## start Reading passage

7/26/11

Eugène Delacroix, The Barque of Dante (Dante and Virgil in Hell)


Musée du Louvre, Paris

Date: 1822
Technique: Oil on canvas, 189 x 246 cm

The Barque of Dante, sometimes known as Dante and Virgil in Hell, is the first major painting by the French artist Eugène Delacroix, and is one of the works signalling a shift in the character of narrative painting from Neo-Classicism towards the Romantic movement. It was completed in time for the opening of the Salon of 1822 and currently hangs in the Musée du Louvre, Paris.

The painting is loosely based on fictional events taken from canto eight of Dante’s Inferno. A leaden, smoky mist and the blazing City of the Dead form the backdrop against which the poet Dante endures a fearful crossing of the River Styx. He is steadied by the learned poet of antiquity Virgil as they plough through waters heaving with tormented souls.

The arrangement of figures is for the most part compliant with the tenets of the cool, reflective Neo-Classicism that had dominated French painting for nearly four decades. There is a group of central upright figures, and a rational arrangement of subsidiary figures, all in horizontal planes, and observing studied poses.

The Barque of Dante was an artistically ambitious work, and although the composition is conventional, the painting in some important respects broke unmistakably free of the French Neo-Classical tradition.

The smoke to the rear and the fierce movement of the garment in which the oarsman Phlegyas is wrapped indicate a strong wind, and most of the individuals in the painting are facing into it. The river is choppy and the boat is lifted to the right, a point at which it is twisted toward the viewer. The party is driven to a destination known to be yet more inhospitable, by an oarsman whose sure-footed poise in the storm suggests his familiarity with these wild conditions. The city behind is a gigantic furnace. There is neither comfort nor a place of refuge in the painting’s world of rage, insanity and despair.

The painting explores the psychological states of the individuals it depicts, and uses compact, dramatic contrasts to highlight their different responses to their respective predicaments. Virgil’s detachment from the tumult surrounding him, and his concern for Dante’s well-being, is an obvious counterpoint to the latter’s fear, anxiety, and physical state of imbalance. The damned are either rapt in a piercing concentration upon some mad and gainless task, or are else apparently in a state of total helplessness and loss. Their lining of the boat takes an up-and-down wave-like form, echoing the choppy water and making the foot of the painting a region of perilous instability. The souls to the far left and right are like grotesque bookends, enclosing the action and adding a claustrophobic touch to the whole.

## end Reading passage
## start Recorded information

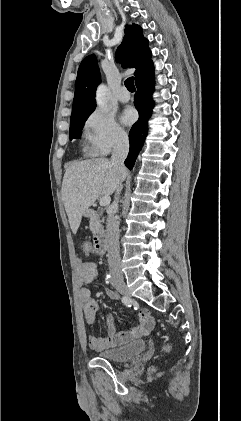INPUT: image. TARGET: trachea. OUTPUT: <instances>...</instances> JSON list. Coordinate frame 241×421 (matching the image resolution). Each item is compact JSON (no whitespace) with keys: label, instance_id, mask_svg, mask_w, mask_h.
Instances as JSON below:
<instances>
[{"label":"trachea","instance_id":"1","mask_svg":"<svg viewBox=\"0 0 241 421\" xmlns=\"http://www.w3.org/2000/svg\"><path fill=\"white\" fill-rule=\"evenodd\" d=\"M124 84L129 91L134 92L136 90L133 77L127 78Z\"/></svg>","mask_w":241,"mask_h":421}]
</instances>
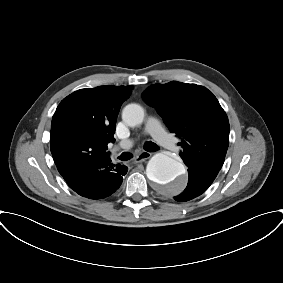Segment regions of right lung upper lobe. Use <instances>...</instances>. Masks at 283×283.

## end Recorded information

▸ **Directives**:
#1 Answer these questions from the passage on The Barque of Dante.
(a) The painting was completed in time for the opening of which Salon?
(b) Which canto of Dante's Inferno is the painting loosely based on?
(c) What is the name of the oarsman?
#2 Write out the part of the passage on The Barque of Dante that begins at the words "The painting is" and stops after "with tormented souls.".
The entries play no part in this.

▸ **Task answers**:
#1
(a) The Salon of 1822.
(b) Canto eight.
(c) Phlegyas.

#2
The painting is loosely based on fictional events taken from canto eight of Dante’s Inferno. A leaden, smoky mist and the blazing City of the Dead form the backdrop against which the poet Dante endures a fearful crossing of the River Styx. He is steadied by the learned poet of antiquity Virgil as they plough through waters heaving with tormented souls.